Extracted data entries
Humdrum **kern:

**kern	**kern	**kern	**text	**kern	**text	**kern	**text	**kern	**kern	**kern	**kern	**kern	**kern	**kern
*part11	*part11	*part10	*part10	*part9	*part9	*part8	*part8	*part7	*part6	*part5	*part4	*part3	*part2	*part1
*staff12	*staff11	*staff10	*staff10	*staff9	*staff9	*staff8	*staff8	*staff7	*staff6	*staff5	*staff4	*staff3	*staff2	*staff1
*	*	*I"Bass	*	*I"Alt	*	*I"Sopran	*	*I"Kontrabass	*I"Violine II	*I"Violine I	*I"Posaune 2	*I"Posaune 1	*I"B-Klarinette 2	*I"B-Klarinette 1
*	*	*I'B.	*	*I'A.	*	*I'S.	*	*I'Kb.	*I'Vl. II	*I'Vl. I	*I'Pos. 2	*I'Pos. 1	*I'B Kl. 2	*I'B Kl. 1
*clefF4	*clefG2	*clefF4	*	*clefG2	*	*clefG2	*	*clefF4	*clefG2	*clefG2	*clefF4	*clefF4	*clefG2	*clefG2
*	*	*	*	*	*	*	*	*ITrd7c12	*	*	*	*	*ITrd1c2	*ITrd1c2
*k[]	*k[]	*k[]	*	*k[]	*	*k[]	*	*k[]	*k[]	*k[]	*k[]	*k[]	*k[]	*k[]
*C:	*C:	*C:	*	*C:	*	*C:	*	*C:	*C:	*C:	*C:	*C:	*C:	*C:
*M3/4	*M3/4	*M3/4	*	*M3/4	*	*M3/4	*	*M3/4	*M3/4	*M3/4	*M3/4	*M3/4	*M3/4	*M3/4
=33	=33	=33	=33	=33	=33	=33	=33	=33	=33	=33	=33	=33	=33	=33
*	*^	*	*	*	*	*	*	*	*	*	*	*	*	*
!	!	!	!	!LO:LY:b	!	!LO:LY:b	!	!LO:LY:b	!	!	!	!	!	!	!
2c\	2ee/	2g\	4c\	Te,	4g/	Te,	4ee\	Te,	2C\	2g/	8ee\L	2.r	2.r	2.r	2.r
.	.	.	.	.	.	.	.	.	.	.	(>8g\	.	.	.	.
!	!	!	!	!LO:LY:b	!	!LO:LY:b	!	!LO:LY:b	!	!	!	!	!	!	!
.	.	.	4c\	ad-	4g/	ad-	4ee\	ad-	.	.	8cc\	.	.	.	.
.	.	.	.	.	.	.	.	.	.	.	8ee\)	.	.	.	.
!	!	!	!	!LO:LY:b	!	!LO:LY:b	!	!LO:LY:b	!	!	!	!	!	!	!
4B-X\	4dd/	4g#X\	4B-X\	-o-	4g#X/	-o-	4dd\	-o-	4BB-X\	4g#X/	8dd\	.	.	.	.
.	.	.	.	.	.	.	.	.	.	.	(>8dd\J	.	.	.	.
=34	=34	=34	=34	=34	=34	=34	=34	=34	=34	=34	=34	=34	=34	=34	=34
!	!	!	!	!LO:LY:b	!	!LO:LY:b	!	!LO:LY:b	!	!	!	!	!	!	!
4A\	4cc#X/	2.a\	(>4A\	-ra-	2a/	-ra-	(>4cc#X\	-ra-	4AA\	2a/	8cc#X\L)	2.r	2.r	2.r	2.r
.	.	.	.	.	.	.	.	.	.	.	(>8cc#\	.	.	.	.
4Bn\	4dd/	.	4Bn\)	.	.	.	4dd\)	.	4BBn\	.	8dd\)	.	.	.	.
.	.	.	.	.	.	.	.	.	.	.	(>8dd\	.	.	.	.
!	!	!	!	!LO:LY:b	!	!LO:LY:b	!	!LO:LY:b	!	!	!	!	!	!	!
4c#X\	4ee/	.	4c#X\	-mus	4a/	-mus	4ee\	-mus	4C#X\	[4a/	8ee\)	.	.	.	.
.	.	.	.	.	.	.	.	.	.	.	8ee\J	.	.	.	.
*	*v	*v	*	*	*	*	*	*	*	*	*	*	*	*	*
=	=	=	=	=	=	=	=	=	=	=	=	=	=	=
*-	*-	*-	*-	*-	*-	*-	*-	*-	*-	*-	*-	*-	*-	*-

* Required work: Report each line of the listing that contains the string "kern", copying every such line in full.

* Exercise output:
Humdrum **kern:
**kern	**kern	**kern	**text	**kern	**text	**kern	**text	**kern	**kern	**kern	**kern	**kern	**kern	**kern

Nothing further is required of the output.